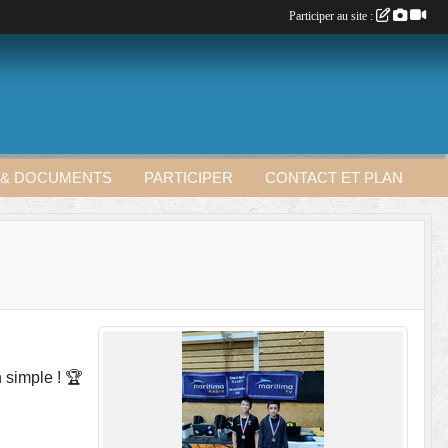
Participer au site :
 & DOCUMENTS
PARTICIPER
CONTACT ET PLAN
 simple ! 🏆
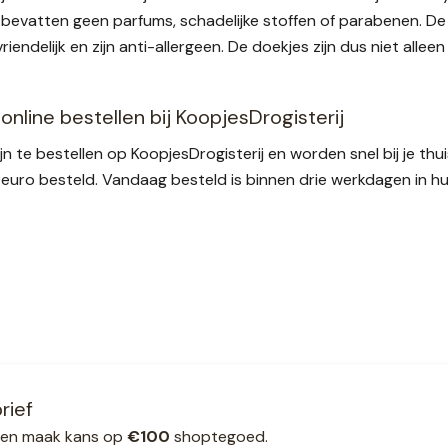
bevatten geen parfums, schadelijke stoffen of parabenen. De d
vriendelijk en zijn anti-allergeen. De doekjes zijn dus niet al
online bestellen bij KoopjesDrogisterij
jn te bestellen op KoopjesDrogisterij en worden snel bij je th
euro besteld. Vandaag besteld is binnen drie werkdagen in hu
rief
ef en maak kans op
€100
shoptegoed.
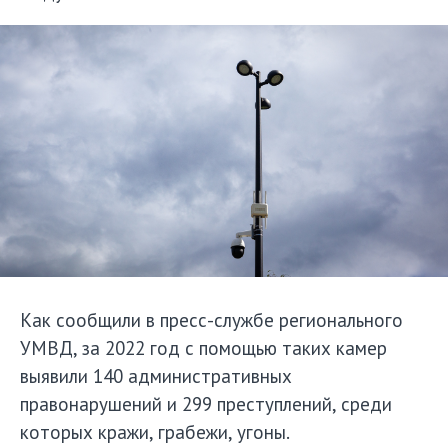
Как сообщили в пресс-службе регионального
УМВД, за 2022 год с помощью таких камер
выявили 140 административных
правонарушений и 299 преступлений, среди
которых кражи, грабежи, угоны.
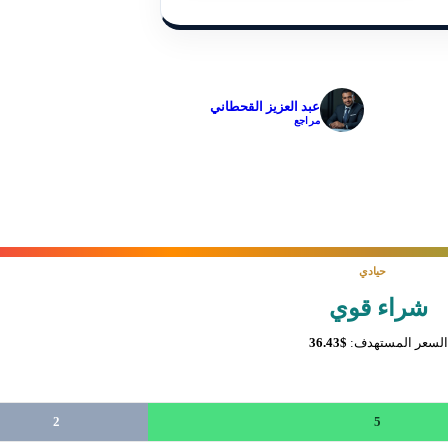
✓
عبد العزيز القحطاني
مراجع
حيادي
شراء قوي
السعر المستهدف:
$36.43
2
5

########

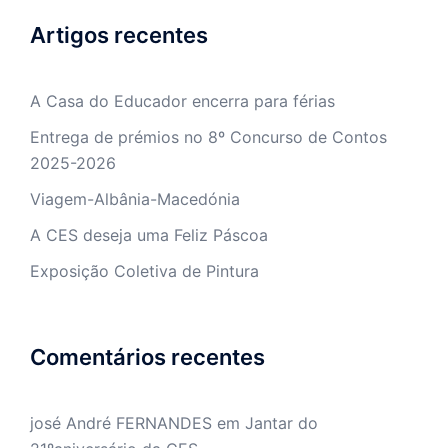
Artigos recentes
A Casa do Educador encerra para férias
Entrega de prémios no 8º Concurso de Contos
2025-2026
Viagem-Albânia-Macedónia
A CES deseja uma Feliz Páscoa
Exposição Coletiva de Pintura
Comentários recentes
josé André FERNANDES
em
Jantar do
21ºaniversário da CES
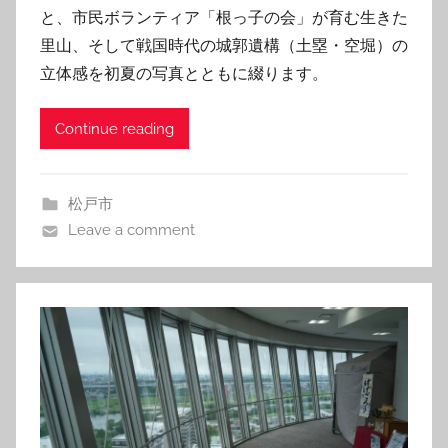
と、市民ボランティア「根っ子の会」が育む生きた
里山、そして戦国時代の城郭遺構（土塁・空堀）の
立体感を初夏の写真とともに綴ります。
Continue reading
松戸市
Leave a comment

########

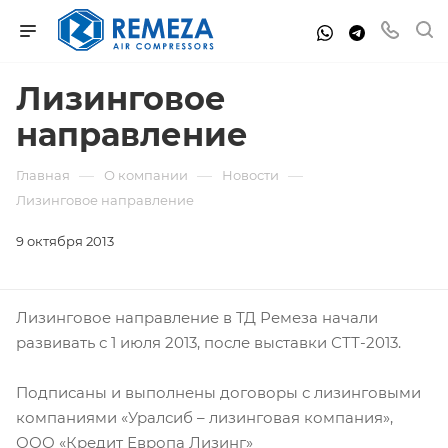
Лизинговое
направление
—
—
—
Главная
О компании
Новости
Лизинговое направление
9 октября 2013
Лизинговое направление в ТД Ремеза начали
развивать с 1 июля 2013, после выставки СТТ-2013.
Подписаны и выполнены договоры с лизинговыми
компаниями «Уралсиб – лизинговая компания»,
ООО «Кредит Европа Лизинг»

########

[Work to be completed] Look above for the line with "Comentários recentes" and the line with "Leave a comment", then restate exactly those two lines and all lines between them, with no pictures.

[Result of this task]
Comentários recentes
josé André FERNANDES
em
Jantar do
21ºaniversário da CES
と、市民ボランティア「根っ子の会」が育む生きた
里山、そして戦国時代の城郭遺構（土塁・空堀）の
立体感を初夏の写真とともに綴ります。
Continue reading
松戸市
Leave a comment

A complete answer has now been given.